What is needed - Write out every record below exactly as it stands, leaving the pictures out.

(Collected data)
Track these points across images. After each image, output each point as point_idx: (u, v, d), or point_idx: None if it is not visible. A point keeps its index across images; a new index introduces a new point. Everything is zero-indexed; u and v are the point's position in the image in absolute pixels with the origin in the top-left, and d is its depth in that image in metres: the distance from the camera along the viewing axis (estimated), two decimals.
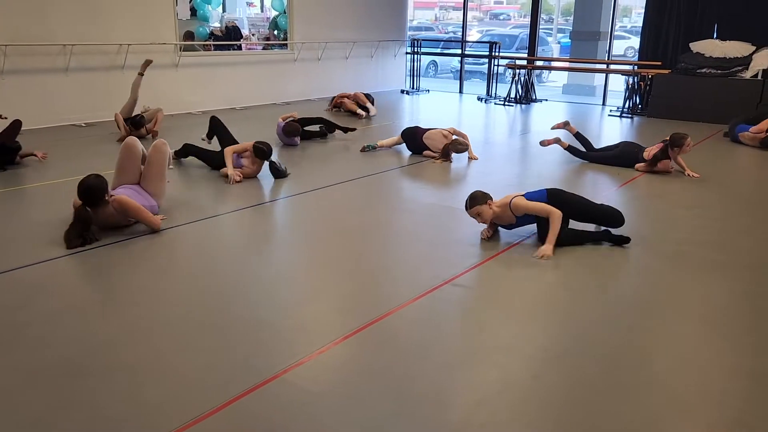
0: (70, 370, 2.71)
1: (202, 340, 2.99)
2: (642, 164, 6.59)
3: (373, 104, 10.36)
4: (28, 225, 4.65)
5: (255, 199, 5.44)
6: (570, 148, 7.00)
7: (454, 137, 7.13)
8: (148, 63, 7.91)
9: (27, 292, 3.50)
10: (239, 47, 11.85)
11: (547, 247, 4.15)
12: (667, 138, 6.53)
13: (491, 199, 4.44)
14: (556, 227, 4.20)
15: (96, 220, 4.29)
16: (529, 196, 4.42)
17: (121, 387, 2.60)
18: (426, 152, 7.21)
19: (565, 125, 7.24)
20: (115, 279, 3.75)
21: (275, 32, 12.35)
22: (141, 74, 7.87)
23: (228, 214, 4.99)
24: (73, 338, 2.99)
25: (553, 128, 7.38)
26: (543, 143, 7.03)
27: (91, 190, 4.19)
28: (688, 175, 6.41)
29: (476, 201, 4.38)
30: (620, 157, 6.80)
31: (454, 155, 7.08)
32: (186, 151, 6.61)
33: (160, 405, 2.49)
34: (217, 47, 11.39)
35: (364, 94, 10.48)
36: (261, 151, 5.97)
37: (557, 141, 6.95)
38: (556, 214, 4.22)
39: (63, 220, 4.47)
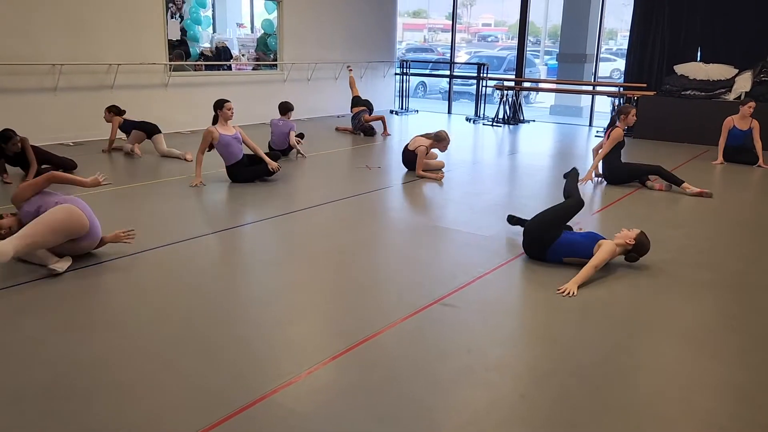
0: (53, 392, 2.68)
1: (188, 360, 2.97)
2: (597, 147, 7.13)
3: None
4: None
5: (243, 218, 5.44)
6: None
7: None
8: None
9: (10, 313, 3.46)
10: (229, 67, 11.90)
11: (572, 285, 3.96)
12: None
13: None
14: (588, 272, 4.05)
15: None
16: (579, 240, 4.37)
17: (105, 409, 2.57)
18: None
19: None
20: (99, 300, 3.72)
21: (265, 52, 12.44)
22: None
23: (215, 233, 4.98)
24: (57, 360, 2.96)
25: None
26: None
27: None
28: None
29: None
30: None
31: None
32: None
33: (145, 427, 2.46)
34: (207, 67, 11.43)
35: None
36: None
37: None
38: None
39: None
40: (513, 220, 5.02)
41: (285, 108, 8.37)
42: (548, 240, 4.35)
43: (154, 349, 3.08)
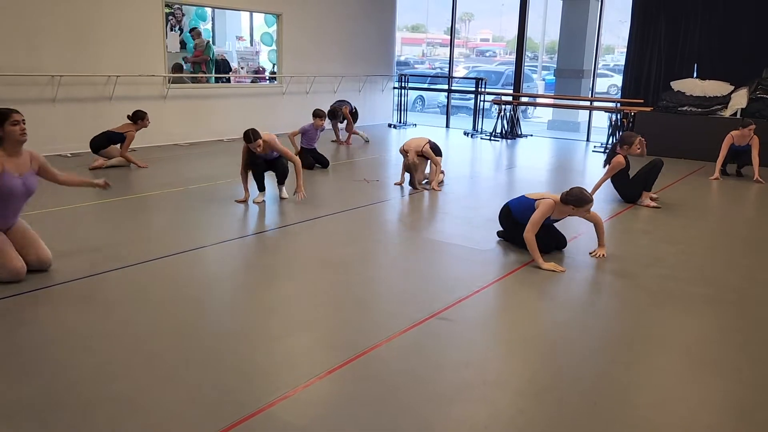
0: (50, 404, 2.66)
1: (185, 373, 2.96)
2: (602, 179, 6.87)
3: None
4: None
5: (240, 231, 5.43)
6: None
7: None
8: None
9: (7, 325, 3.44)
10: (228, 80, 11.94)
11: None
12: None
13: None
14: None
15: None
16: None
17: (104, 421, 2.55)
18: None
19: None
20: (97, 311, 3.70)
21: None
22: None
23: (213, 246, 4.97)
24: (55, 371, 2.94)
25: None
26: None
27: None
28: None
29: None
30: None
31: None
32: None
33: None
34: (206, 79, 11.47)
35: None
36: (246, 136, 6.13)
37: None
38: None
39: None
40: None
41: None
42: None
43: (153, 360, 3.07)
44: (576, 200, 4.62)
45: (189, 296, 3.94)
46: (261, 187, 6.46)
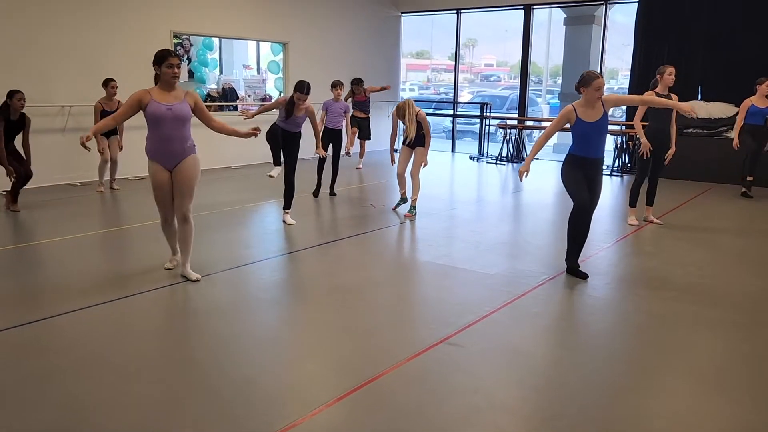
0: None
1: (193, 401, 2.95)
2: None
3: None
4: (19, 284, 4.62)
5: (247, 257, 5.44)
6: None
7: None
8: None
9: (16, 353, 3.45)
10: (235, 108, 12.08)
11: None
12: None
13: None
14: None
15: None
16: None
17: None
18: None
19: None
20: (105, 340, 3.70)
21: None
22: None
23: (221, 273, 4.98)
24: (62, 401, 2.94)
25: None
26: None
27: None
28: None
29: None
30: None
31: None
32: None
33: None
34: (214, 108, 11.60)
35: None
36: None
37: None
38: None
39: (56, 280, 4.43)
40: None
41: (334, 84, 9.02)
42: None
43: (161, 389, 3.06)
44: (580, 80, 4.85)
45: (196, 323, 3.94)
46: (277, 162, 6.70)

Worked solution -
Track these points across images. After each image, output each point as point_idx: (u, v, d), or point_idx: None if it is not visible. A point keeps its index across images; a new index introduces a new point. Everything is zero-indexed; u and v are the point's position in the image in absolute pixels with the origin in the top-left, and d is its depth in that image in metres: the distance from the camera along the viewing axis (estimated), two decimals.
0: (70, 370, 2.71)
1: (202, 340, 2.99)
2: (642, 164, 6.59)
3: (373, 104, 10.36)
4: (28, 225, 4.65)
5: (255, 199, 5.44)
6: (570, 148, 7.00)
7: (454, 137, 7.13)
8: (148, 63, 7.91)
9: (27, 292, 3.50)
10: (239, 47, 11.85)
11: (547, 247, 4.15)
12: (667, 138, 6.53)
13: (491, 199, 4.44)
14: (556, 227, 4.20)
15: (96, 220, 4.29)
16: (529, 196, 4.42)
17: (121, 387, 2.60)
18: (426, 152, 7.21)
19: (565, 125, 7.24)
20: (115, 279, 3.75)
21: (275, 32, 12.35)
22: (141, 74, 7.87)
23: (228, 214, 4.99)
24: (73, 338, 2.99)
25: (553, 128, 7.38)
26: (543, 143, 7.03)
27: (91, 190, 4.19)
28: (688, 175, 6.41)
29: (476, 201, 4.38)
30: (620, 157, 6.80)
31: (454, 155, 7.08)
32: (186, 151, 6.61)
33: (160, 405, 2.49)
34: (217, 47, 11.39)
35: (364, 94, 10.48)
36: (261, 151, 5.97)
37: (557, 141, 6.95)
38: (556, 214, 4.22)
39: (63, 220, 4.47)
0: (53, 392, 2.68)
1: (188, 360, 2.97)
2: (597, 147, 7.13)
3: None
4: None
5: (243, 218, 5.44)
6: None
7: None
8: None
9: (10, 313, 3.46)
10: (229, 67, 11.90)
11: (572, 285, 3.96)
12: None
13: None
14: (588, 272, 4.05)
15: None
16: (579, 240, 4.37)
17: (105, 409, 2.57)
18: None
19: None
20: (99, 300, 3.72)
21: (265, 52, 12.44)
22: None
23: (215, 233, 4.98)
24: (57, 360, 2.96)
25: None
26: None
27: None
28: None
29: None
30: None
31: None
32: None
33: (145, 427, 2.46)
34: (207, 67, 11.43)
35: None
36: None
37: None
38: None
39: None
40: (513, 220, 5.02)
41: (285, 108, 8.37)
42: (548, 240, 4.35)
43: (154, 349, 3.08)
0: (50, 404, 2.66)
1: (185, 373, 2.96)
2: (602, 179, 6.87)
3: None
4: None
5: (240, 231, 5.43)
6: None
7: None
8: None
9: (7, 325, 3.44)
10: (228, 80, 11.94)
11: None
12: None
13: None
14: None
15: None
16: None
17: (104, 421, 2.55)
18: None
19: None
20: (97, 311, 3.70)
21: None
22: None
23: (213, 246, 4.97)
24: (55, 371, 2.94)
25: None
26: None
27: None
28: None
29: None
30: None
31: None
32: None
33: None
34: (206, 79, 11.47)
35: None
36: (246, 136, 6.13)
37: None
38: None
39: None
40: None
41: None
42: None
43: (153, 360, 3.07)
44: (576, 200, 4.62)
45: (189, 296, 3.94)
46: (261, 187, 6.46)
0: None
1: (193, 401, 2.95)
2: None
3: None
4: (19, 284, 4.62)
5: (247, 257, 5.44)
6: None
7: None
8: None
9: (16, 353, 3.45)
10: (235, 108, 12.08)
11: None
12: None
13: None
14: None
15: None
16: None
17: None
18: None
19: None
20: (105, 340, 3.70)
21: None
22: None
23: (221, 273, 4.98)
24: (62, 401, 2.94)
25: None
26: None
27: None
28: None
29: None
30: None
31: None
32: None
33: None
34: (214, 108, 11.60)
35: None
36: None
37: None
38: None
39: (56, 280, 4.43)
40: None
41: (334, 84, 9.02)
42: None
43: (161, 389, 3.06)
44: (580, 80, 4.85)
45: (196, 323, 3.94)
46: (277, 162, 6.70)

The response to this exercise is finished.